Exercise prompt: Return every entry below word for word, leaving out the pictures.

Study material:
-*-

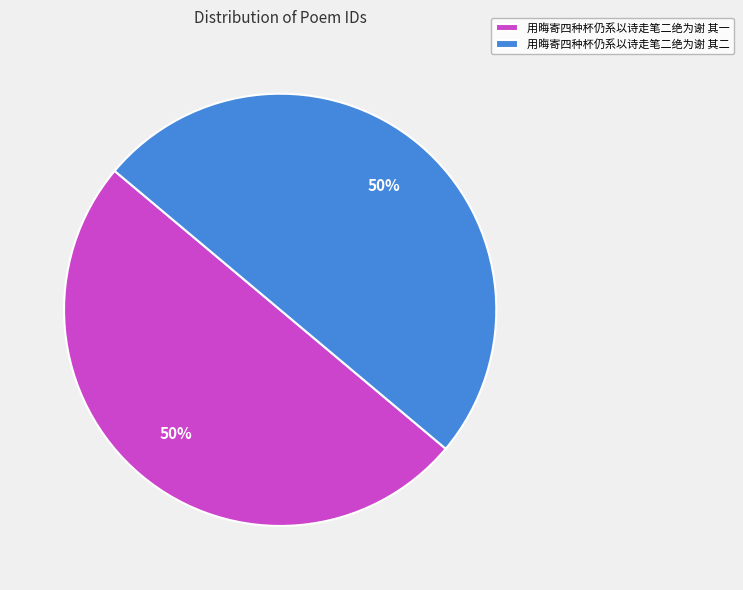

Combined, do 用晦寄四种杯仍系以诗走笔二绝为谢 其一 and 用晦寄四种杯仍系以诗走笔二绝为谢 其二 account for over 50%?

Yes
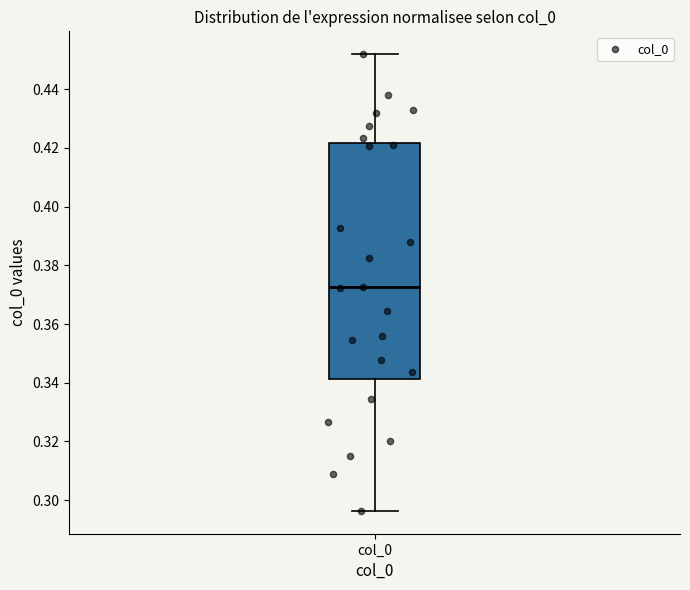

Where is the lower edge of the box for col_0 on the y-axis? The values are not printed on the chart, so give them approximately, as read against the axis.

0.342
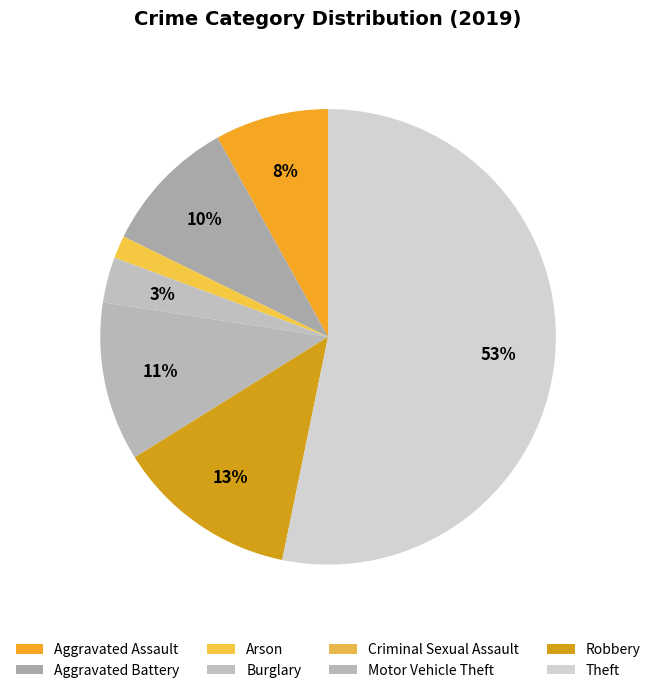

To the nearest percent, what is the difference between the largest and smallest slice percentages?

53%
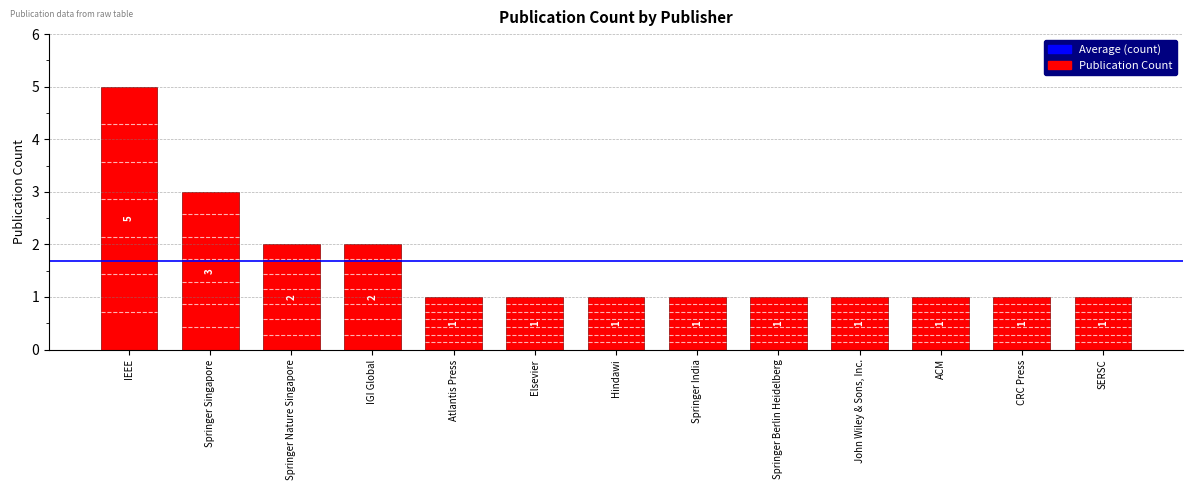

What is the label of the 7th bar from the right?

Hindawi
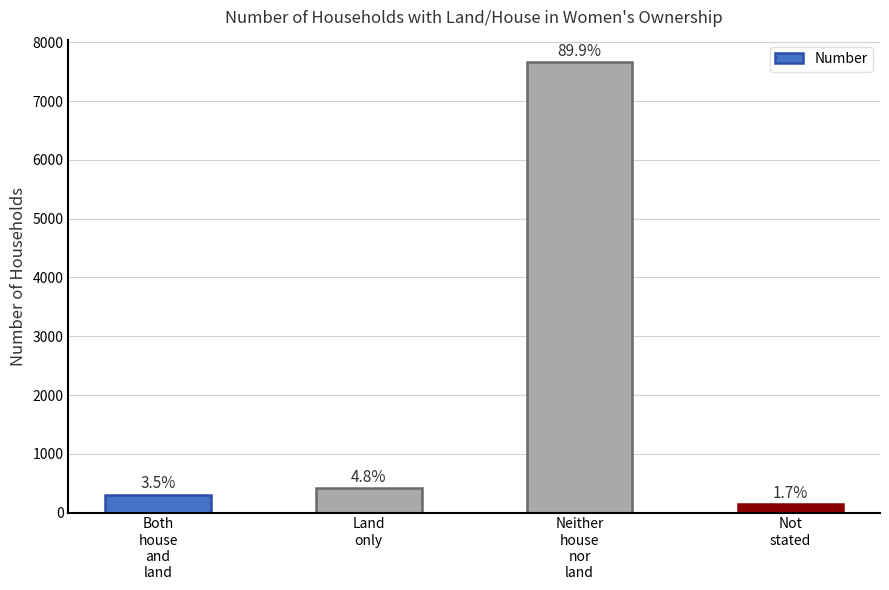

What position from the right is Neither
house
nor
land?

2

-*-

Response to the task:
Combined, do 用晦寄四种杯仍系以诗走笔二绝为谢 其一 and 用晦寄四种杯仍系以诗走笔二绝为谢 其二 account for over 50%?

Yes

Where is the lower edge of the box for col_0 on the y-axis? The values are not printed on the chart, so give them approximately, as read against the axis.

0.342

To the nearest percent, what is the difference between the largest and smallest slice percentages?

53%

What is the label of the 7th bar from the right?

Hindawi

What position from the right is Neither
house
nor
land?

2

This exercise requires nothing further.